# Work required
Every line below that carries the word "href" needs to be copied.

START Supplied material

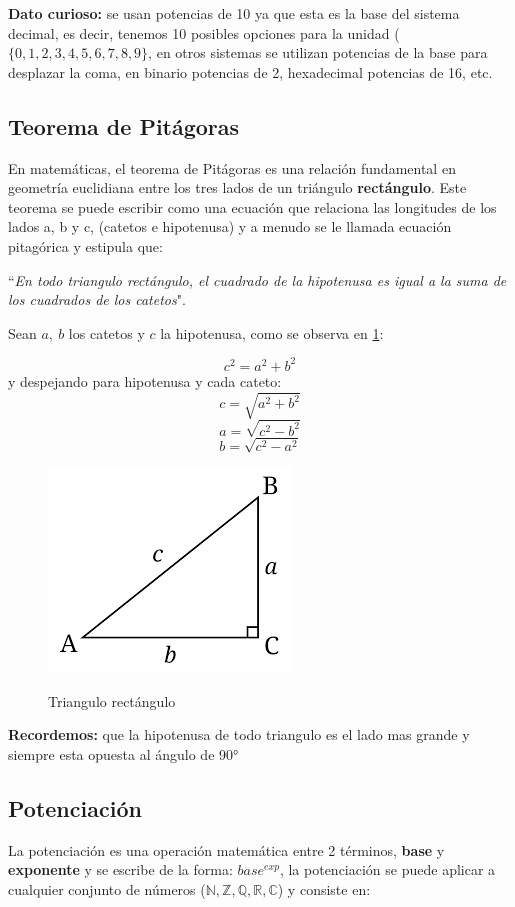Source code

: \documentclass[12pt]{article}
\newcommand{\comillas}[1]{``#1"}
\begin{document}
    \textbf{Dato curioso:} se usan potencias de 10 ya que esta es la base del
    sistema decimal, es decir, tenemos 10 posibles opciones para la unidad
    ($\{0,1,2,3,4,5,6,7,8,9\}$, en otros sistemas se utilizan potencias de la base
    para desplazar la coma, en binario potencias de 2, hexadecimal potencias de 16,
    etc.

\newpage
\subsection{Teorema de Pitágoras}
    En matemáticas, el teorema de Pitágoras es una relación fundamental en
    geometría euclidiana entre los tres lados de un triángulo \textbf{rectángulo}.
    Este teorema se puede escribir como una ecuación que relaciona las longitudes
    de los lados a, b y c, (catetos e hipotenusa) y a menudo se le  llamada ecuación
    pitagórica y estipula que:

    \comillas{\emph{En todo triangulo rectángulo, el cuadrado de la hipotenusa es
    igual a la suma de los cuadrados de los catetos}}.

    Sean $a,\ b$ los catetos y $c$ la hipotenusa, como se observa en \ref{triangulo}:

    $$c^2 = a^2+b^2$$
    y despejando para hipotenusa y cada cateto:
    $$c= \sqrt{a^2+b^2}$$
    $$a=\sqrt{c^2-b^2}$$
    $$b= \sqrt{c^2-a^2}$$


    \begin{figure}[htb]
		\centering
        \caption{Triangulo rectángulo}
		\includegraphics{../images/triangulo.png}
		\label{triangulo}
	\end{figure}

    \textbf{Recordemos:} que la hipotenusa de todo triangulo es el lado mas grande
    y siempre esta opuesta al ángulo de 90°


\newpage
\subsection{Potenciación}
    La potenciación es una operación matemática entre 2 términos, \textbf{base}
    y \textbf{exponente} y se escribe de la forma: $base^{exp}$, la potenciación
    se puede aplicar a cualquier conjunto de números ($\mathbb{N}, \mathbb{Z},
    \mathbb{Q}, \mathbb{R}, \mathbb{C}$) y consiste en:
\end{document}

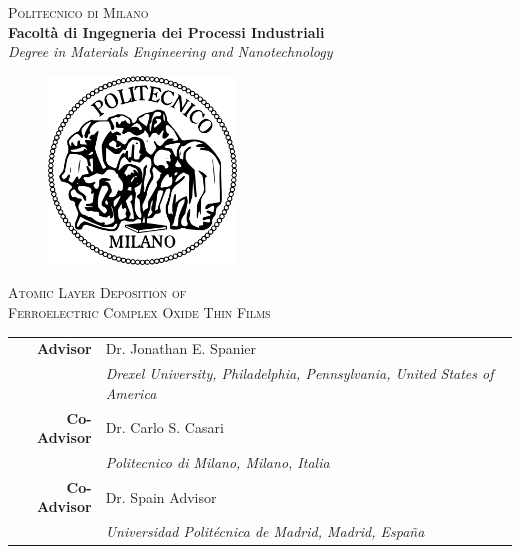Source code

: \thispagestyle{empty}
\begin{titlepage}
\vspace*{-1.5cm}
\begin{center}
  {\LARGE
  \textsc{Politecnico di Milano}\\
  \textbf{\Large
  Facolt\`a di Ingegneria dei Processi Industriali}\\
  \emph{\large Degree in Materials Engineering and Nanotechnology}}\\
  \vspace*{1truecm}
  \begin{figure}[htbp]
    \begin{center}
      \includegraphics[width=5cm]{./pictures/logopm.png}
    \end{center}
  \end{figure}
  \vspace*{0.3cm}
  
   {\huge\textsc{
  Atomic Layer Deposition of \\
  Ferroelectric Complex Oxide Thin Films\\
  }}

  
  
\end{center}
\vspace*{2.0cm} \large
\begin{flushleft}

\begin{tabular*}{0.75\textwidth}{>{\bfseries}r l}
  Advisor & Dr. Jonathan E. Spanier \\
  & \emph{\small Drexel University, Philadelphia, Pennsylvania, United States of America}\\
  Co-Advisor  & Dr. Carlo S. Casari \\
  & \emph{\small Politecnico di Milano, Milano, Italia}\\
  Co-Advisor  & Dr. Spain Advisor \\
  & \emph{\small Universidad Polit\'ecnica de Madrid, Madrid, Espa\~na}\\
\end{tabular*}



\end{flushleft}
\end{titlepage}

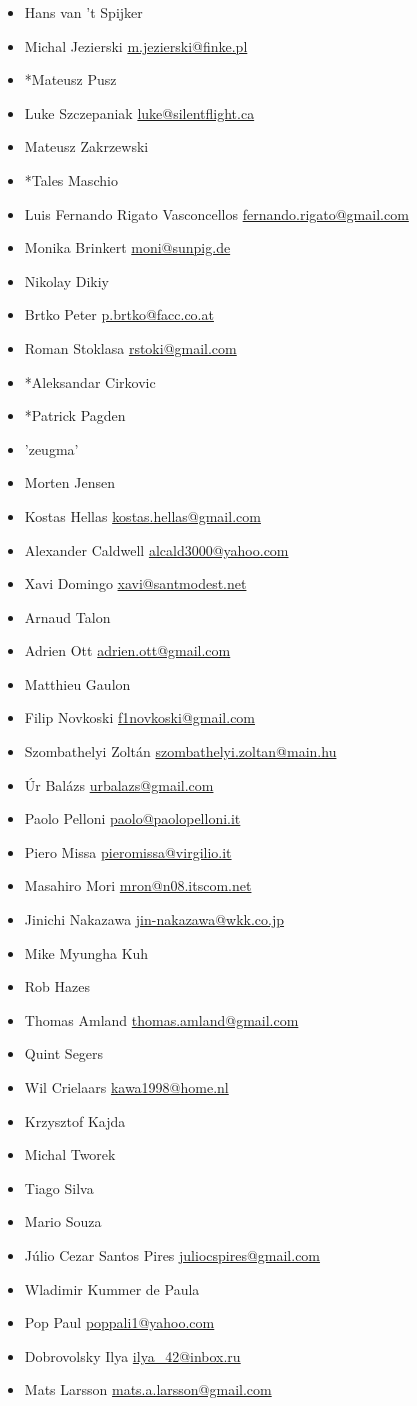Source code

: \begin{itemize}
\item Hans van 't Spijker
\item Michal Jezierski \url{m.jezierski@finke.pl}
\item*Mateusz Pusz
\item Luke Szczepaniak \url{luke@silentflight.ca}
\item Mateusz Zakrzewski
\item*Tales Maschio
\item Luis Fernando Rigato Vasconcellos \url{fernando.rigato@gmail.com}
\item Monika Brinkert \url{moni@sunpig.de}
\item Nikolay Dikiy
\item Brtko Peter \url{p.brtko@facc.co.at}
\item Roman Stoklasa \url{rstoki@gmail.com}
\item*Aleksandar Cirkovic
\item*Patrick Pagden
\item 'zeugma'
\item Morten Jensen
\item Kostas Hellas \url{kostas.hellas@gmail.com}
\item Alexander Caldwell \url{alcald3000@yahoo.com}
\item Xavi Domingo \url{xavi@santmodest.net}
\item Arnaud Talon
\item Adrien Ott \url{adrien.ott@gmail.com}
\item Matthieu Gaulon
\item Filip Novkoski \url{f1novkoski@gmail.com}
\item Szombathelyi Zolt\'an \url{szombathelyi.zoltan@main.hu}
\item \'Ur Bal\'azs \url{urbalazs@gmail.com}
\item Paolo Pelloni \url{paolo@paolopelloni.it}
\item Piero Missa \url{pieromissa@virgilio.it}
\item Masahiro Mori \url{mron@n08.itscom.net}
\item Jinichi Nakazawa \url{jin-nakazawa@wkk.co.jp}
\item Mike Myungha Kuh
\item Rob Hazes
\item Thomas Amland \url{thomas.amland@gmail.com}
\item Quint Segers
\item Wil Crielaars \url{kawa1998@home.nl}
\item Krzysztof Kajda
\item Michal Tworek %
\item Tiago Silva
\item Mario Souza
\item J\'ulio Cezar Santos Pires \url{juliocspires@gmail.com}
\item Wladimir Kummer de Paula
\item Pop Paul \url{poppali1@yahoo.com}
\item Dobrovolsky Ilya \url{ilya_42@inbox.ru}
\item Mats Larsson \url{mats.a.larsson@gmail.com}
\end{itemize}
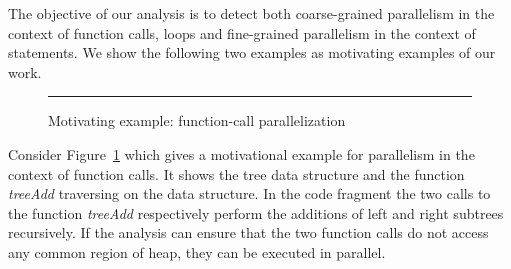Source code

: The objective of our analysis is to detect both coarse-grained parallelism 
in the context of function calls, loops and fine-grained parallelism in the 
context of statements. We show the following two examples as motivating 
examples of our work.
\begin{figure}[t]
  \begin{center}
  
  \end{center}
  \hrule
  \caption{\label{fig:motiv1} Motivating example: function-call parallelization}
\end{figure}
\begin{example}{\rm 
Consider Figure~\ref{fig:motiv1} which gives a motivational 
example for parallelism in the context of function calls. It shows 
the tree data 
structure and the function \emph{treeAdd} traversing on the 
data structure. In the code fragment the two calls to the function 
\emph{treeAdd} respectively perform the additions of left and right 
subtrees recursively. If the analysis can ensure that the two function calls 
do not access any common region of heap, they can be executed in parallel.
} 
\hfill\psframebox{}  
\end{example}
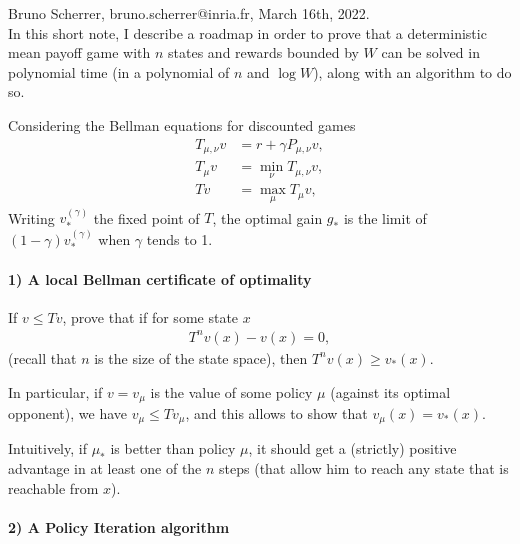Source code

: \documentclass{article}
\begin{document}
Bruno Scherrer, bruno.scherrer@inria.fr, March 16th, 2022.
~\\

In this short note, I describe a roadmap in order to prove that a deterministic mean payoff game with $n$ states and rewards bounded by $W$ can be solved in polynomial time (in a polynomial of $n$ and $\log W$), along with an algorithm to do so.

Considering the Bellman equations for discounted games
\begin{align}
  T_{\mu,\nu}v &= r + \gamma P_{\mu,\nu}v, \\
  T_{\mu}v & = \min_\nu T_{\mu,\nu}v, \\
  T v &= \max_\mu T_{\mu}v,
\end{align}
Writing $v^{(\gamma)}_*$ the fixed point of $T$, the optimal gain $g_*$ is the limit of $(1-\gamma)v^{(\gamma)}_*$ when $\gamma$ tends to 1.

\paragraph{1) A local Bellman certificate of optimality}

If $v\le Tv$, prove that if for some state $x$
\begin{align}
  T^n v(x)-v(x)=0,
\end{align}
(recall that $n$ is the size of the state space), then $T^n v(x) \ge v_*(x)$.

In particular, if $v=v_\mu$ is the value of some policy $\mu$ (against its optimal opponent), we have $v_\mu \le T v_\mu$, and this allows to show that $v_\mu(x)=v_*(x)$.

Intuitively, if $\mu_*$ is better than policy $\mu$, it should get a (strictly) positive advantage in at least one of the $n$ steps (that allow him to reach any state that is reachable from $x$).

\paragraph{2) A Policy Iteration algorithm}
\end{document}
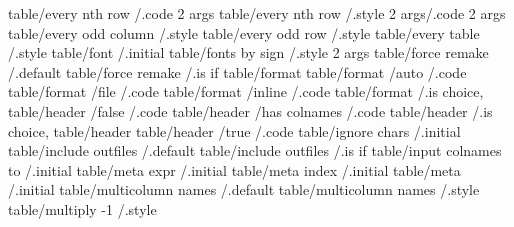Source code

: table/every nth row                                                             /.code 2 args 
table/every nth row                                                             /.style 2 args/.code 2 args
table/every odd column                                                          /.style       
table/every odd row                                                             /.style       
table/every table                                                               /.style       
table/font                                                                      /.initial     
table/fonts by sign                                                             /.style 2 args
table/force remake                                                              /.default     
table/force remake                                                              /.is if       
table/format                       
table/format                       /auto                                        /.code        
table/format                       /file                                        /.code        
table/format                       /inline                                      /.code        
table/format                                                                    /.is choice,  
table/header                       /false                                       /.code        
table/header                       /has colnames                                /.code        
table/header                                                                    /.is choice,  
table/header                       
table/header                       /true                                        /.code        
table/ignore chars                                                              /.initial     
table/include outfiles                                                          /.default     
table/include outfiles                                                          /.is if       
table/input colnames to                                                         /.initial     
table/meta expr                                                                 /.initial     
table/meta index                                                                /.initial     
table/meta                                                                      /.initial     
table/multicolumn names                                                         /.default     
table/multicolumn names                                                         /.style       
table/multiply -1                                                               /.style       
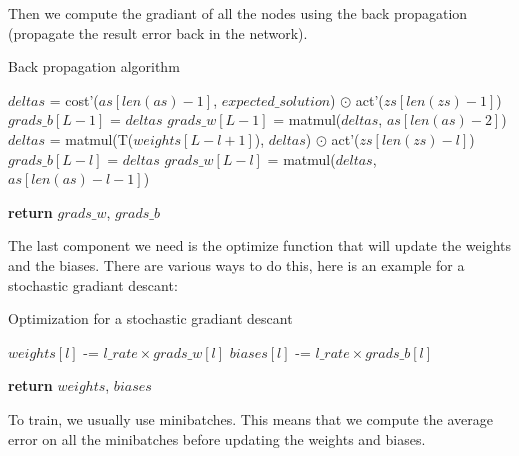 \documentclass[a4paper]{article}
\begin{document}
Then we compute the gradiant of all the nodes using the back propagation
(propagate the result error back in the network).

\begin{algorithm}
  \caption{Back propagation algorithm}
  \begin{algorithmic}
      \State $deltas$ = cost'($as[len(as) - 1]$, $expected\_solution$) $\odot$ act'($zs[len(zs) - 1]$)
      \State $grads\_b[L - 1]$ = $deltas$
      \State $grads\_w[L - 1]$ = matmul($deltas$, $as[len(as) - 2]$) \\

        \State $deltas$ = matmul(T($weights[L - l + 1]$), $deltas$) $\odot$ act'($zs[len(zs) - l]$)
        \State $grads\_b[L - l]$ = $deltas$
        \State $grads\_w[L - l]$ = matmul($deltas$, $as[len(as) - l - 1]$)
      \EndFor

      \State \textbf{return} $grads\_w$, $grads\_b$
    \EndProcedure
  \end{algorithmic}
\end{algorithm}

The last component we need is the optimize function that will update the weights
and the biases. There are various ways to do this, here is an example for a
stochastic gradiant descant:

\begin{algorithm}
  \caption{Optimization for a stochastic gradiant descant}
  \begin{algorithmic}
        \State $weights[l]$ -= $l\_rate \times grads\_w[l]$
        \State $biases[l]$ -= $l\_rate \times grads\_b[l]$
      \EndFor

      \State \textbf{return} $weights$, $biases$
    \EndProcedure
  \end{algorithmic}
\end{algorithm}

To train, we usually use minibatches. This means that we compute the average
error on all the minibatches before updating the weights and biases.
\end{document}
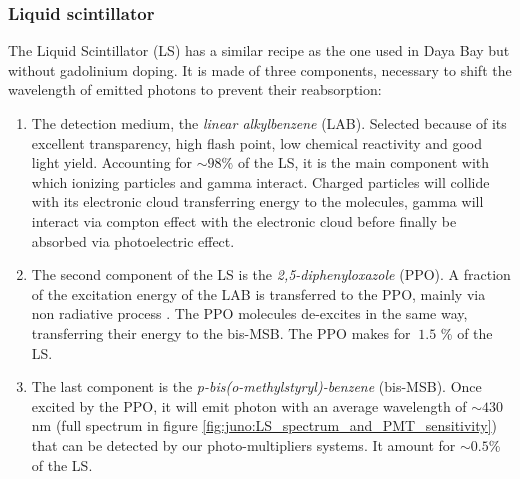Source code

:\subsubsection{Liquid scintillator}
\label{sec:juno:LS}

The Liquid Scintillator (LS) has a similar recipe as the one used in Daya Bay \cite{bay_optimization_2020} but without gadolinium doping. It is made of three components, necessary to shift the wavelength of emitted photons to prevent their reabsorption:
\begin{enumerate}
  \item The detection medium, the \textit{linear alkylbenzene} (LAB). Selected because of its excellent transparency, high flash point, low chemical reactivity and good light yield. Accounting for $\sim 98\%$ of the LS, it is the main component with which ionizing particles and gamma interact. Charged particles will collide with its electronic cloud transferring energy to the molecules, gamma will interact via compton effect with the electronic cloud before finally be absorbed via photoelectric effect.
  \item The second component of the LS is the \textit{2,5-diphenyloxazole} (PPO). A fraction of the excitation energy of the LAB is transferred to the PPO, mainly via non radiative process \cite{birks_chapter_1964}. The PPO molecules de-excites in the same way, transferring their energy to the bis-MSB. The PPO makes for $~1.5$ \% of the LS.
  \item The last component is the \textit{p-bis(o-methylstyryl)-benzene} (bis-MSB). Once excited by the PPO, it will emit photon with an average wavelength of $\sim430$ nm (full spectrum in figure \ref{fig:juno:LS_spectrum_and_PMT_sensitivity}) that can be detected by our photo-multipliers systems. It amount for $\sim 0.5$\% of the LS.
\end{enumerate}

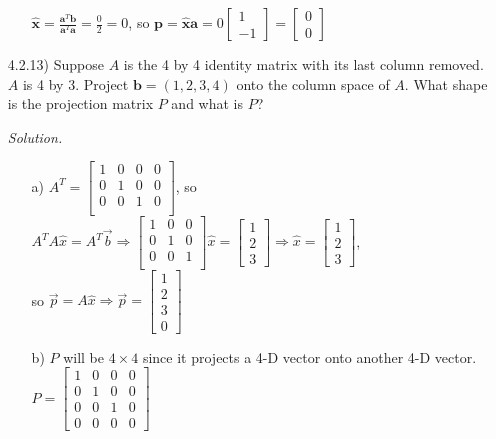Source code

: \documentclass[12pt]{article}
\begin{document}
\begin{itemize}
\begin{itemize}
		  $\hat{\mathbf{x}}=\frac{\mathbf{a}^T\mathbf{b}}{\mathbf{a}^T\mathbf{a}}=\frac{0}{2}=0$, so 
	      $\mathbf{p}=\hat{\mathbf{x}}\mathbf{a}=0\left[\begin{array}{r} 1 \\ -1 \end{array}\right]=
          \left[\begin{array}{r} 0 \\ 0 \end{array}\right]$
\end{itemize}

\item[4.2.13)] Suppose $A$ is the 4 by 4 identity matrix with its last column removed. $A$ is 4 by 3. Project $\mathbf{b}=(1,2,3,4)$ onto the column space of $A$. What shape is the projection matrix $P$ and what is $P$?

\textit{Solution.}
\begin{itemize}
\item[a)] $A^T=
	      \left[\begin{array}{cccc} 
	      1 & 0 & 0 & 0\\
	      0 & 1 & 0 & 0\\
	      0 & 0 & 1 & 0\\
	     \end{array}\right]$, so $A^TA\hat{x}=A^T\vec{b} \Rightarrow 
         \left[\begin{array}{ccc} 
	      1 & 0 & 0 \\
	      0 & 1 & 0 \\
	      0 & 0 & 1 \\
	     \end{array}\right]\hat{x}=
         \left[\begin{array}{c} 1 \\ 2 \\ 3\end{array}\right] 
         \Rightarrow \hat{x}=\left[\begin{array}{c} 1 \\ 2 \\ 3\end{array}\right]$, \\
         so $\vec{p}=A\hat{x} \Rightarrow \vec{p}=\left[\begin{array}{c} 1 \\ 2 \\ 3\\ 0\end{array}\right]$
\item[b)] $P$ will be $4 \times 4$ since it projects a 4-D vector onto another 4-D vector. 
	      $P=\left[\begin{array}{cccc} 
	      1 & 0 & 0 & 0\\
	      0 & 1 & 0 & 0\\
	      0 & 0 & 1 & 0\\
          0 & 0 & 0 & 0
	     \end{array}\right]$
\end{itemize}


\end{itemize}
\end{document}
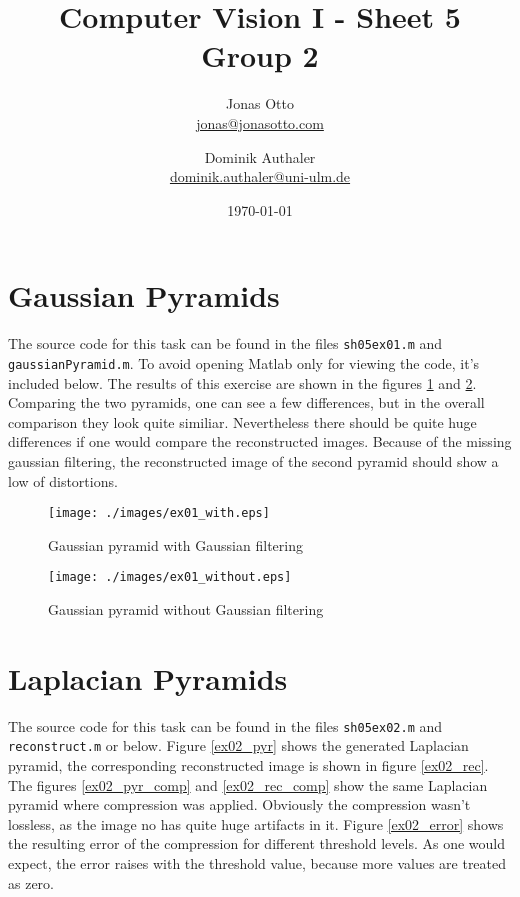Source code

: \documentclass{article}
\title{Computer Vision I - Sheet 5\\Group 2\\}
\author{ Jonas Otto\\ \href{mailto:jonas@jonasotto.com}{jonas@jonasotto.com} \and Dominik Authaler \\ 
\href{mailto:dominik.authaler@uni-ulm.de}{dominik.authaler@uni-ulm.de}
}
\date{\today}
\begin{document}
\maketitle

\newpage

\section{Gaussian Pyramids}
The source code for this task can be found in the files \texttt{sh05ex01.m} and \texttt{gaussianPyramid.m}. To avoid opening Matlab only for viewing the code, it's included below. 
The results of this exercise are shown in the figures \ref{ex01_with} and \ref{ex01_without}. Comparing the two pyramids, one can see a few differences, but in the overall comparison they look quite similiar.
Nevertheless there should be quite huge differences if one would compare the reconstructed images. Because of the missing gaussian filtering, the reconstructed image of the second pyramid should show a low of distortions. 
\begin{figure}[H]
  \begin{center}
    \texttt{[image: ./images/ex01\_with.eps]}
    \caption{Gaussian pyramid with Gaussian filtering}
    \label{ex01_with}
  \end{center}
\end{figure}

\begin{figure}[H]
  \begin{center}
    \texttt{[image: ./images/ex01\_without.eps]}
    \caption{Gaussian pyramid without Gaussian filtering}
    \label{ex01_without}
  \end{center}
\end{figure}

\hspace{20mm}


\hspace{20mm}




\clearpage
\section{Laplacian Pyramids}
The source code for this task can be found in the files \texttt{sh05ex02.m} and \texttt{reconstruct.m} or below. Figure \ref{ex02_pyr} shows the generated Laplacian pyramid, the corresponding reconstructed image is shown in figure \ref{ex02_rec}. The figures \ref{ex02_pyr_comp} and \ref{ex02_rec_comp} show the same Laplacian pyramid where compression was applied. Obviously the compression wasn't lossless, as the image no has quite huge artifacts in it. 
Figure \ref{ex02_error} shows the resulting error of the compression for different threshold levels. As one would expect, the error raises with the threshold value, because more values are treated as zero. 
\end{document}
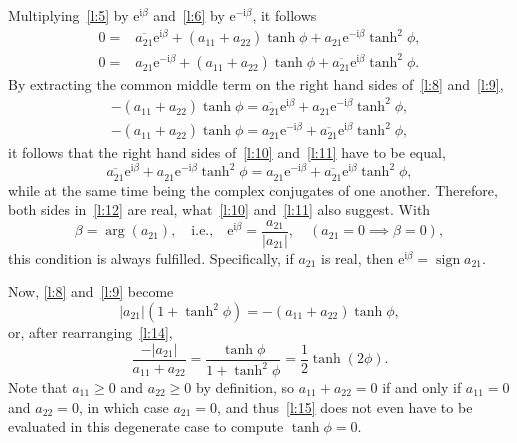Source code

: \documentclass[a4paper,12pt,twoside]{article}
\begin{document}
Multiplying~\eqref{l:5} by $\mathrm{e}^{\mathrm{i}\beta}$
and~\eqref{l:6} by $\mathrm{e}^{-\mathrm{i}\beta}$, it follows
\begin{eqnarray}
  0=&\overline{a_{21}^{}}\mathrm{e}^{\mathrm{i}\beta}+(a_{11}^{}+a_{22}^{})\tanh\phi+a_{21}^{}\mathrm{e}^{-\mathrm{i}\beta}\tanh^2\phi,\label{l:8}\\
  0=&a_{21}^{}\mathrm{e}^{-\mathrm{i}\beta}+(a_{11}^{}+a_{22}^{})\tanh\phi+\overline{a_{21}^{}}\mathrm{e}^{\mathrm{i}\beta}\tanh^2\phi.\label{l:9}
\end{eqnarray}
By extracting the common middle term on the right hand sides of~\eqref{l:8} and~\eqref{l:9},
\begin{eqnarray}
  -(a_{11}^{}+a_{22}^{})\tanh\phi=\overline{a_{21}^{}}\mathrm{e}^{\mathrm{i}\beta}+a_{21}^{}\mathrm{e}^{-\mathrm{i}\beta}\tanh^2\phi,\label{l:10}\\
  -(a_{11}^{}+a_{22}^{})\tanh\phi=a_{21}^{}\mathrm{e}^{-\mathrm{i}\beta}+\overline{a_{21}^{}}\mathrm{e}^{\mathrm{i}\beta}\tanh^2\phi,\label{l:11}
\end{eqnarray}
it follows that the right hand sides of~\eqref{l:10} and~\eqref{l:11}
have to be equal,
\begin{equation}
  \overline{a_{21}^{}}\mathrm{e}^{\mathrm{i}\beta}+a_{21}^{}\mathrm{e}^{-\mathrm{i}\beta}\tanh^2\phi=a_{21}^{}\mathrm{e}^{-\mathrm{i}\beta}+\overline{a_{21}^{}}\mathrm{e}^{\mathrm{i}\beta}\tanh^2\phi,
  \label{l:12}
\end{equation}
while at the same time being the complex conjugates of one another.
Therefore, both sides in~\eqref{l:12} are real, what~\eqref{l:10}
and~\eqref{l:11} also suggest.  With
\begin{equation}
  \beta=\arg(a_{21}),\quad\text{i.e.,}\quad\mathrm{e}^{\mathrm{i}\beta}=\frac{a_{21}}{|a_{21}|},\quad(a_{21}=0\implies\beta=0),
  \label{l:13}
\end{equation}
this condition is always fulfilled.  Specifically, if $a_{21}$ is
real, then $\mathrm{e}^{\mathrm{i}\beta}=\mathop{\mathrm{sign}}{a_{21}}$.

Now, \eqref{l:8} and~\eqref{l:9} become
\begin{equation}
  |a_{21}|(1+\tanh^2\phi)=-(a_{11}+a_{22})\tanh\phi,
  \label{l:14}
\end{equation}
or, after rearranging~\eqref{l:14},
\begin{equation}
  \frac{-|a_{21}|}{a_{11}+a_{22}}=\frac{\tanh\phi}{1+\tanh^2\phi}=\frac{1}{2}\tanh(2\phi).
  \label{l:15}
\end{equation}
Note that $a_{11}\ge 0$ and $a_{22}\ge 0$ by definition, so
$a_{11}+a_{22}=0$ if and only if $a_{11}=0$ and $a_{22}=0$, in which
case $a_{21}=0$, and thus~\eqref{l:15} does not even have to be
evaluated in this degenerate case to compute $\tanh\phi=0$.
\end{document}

END Supplied material

# Expected output
\author{ Jonas Otto\\ \href{mailto:jonas@jonasotto.com}{jonas@jonasotto.com} \and Dominik Authaler \\ 
\href{mailto:dominik.authaler@uni-ulm.de}{dominik.authaler@uni-ulm.de}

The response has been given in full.